#### Requirements:
Write out each record below character for character, with no changes.

Dataset entries:
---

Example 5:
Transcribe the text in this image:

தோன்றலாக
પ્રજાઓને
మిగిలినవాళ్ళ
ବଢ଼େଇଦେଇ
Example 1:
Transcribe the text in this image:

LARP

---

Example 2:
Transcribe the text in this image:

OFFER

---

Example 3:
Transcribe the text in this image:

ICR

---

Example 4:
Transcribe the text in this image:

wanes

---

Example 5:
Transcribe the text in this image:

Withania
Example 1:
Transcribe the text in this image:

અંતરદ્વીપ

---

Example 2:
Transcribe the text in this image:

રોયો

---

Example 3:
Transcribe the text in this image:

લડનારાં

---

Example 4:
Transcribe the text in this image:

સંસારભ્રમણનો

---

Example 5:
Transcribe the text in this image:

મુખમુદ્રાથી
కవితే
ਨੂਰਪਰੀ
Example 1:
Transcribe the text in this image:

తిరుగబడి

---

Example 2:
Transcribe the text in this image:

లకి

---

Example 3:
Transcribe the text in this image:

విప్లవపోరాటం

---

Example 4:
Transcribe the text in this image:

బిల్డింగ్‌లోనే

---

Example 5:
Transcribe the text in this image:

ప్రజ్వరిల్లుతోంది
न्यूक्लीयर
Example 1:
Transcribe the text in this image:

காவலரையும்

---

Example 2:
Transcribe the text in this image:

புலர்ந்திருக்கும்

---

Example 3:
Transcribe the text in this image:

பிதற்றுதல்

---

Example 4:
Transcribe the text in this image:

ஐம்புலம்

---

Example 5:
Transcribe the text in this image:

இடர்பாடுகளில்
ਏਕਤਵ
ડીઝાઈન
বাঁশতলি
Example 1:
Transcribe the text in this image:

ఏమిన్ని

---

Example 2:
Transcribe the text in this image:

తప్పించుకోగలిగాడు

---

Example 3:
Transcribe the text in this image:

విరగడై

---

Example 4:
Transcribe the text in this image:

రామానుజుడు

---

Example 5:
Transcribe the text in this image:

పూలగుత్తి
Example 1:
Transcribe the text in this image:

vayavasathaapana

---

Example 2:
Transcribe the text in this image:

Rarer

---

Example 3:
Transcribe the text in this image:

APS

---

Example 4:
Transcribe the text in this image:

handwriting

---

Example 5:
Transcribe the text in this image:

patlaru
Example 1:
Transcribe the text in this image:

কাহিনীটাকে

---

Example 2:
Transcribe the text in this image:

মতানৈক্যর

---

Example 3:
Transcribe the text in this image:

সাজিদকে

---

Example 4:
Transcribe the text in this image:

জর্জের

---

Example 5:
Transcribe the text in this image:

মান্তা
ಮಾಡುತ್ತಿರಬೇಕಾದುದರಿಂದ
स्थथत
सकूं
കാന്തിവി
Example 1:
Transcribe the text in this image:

#### Problem solution:
---

Example 5:
Transcribe the text in this image:

தோன்றலாக
પ્રજાઓને
మిగిలినవాళ్ళ
ବଢ଼େଇଦେଇ
Example 1:
Transcribe the text in this image:

LARP

---

Example 2:
Transcribe the text in this image:

OFFER

---

Example 3:
Transcribe the text in this image:

ICR

---

Example 4:
Transcribe the text in this image:

wanes

---

Example 5:
Transcribe the text in this image:

Withania
Example 1:
Transcribe the text in this image:

અંતરદ્વીપ

---

Example 2:
Transcribe the text in this image:

રોયો

---

Example 3:
Transcribe the text in this image:

લડનારાં

---

Example 4:
Transcribe the text in this image:

સંસારભ્રમણનો

---

Example 5:
Transcribe the text in this image:

મુખમુદ્રાથી
కవితే
ਨੂਰਪਰੀ
Example 1:
Transcribe the text in this image:

తిరుగబడి

---

Example 2:
Transcribe the text in this image:

లకి

---

Example 3:
Transcribe the text in this image:

విప్లవపోరాటం

---

Example 4:
Transcribe the text in this image:

బిల్డింగ్‌లోనే

---

Example 5:
Transcribe the text in this image:

ప్రజ్వరిల్లుతోంది
न्यूक्लीयर
Example 1:
Transcribe the text in this image:

காவலரையும்

---

Example 2:
Transcribe the text in this image:

புலர்ந்திருக்கும்

---

Example 3:
Transcribe the text in this image:

பிதற்றுதல்

---

Example 4:
Transcribe the text in this image:

ஐம்புலம்

---

Example 5:
Transcribe the text in this image:

இடர்பாடுகளில்
ਏਕਤਵ
ડીઝાઈન
বাঁশতলি
Example 1:
Transcribe the text in this image:

ఏమిన్ని

---

Example 2:
Transcribe the text in this image:

తప్పించుకోగలిగాడు

---

Example 3:
Transcribe the text in this image:

విరగడై

---

Example 4:
Transcribe the text in this image:

రామానుజుడు

---

Example 5:
Transcribe the text in this image:

పూలగుత్తి
Example 1:
Transcribe the text in this image:

vayavasathaapana

---

Example 2:
Transcribe the text in this image:

Rarer

---

Example 3:
Transcribe the text in this image:

APS

---

Example 4:
Transcribe the text in this image:

handwriting

---

Example 5:
Transcribe the text in this image:

patlaru
Example 1:
Transcribe the text in this image:

কাহিনীটাকে

---

Example 2:
Transcribe the text in this image:

মতানৈক্যর

---

Example 3:
Transcribe the text in this image:

সাজিদকে

---

Example 4:
Transcribe the text in this image:

জর্জের

---

Example 5:
Transcribe the text in this image:

মান্তা
ಮಾಡುತ್ತಿರಬೇಕಾದುದರಿಂದ
स्थथत
सकूं
കാന്തിവി
Example 1:
Transcribe the text in this image:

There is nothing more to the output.